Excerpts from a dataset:

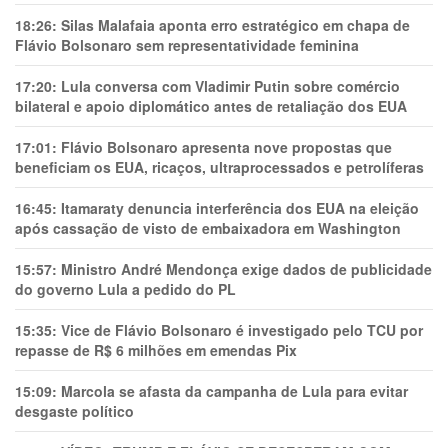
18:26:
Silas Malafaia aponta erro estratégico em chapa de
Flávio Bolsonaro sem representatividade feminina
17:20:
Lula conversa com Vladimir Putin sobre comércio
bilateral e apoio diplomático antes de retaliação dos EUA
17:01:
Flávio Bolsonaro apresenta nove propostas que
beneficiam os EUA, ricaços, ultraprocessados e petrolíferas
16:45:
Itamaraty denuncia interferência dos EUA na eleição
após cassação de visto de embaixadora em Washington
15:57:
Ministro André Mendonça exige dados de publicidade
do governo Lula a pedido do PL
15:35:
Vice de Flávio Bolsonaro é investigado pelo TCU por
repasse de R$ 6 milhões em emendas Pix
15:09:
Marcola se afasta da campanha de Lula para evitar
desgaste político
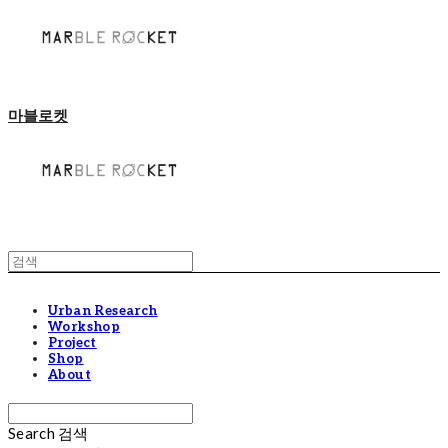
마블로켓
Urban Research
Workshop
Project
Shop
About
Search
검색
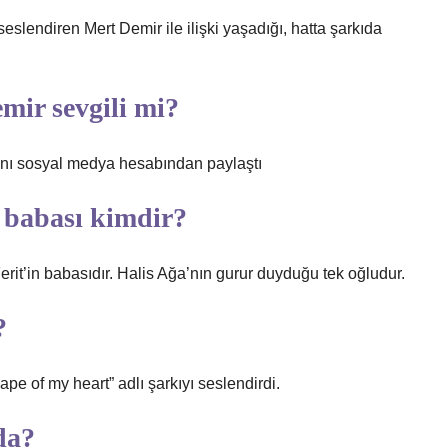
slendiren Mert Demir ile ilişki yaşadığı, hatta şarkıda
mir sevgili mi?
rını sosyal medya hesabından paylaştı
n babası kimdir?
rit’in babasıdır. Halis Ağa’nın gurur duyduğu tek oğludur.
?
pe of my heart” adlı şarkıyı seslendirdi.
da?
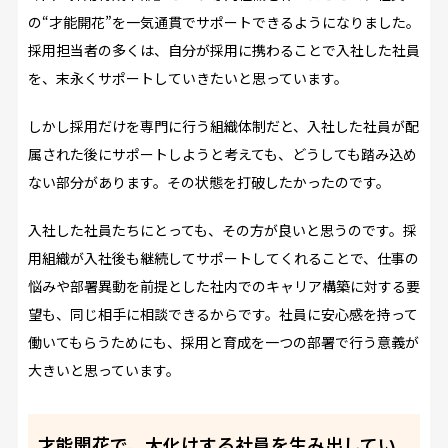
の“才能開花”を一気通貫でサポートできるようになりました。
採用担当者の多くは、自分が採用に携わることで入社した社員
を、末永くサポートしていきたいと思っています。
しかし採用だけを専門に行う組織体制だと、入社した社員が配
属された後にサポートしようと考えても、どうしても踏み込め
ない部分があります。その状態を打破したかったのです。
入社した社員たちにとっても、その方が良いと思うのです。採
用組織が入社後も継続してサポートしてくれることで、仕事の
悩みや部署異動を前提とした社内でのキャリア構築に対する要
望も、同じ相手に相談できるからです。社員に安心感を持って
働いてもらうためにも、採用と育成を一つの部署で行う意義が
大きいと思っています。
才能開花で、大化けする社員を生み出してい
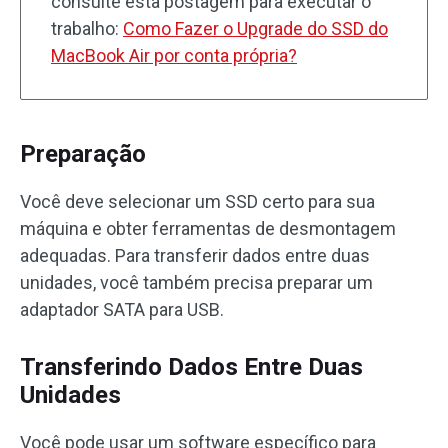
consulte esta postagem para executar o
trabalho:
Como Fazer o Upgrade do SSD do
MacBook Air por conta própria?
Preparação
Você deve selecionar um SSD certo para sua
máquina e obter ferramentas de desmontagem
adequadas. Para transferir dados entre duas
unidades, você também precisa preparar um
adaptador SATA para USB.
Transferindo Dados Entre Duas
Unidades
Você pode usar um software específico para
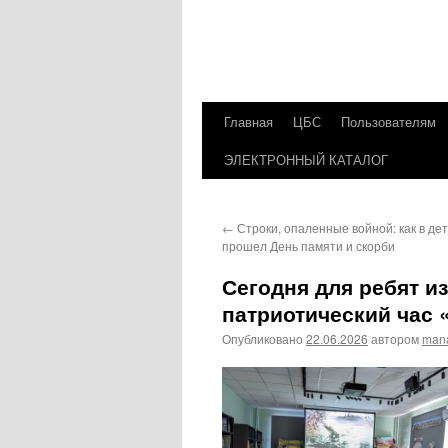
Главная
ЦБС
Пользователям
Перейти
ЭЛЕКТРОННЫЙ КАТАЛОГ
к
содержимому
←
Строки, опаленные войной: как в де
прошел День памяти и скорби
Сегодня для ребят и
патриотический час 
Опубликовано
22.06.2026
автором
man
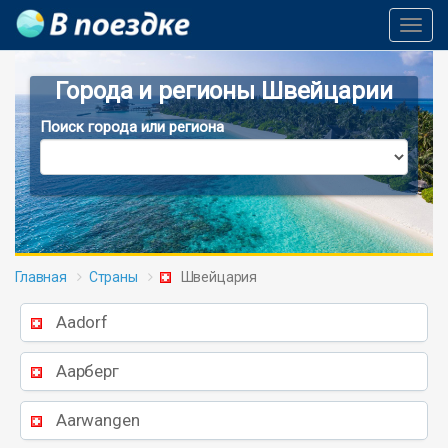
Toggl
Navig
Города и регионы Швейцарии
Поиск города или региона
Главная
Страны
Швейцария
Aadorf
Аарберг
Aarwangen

(Problem) Go through the entries above and copy each line with "Lula" in it.

(Completed task)
Lula conversa com Vladimir Putin sobre comércio
do governo Lula a pedido do PL
Marcola se afasta da campanha de Lula para evitar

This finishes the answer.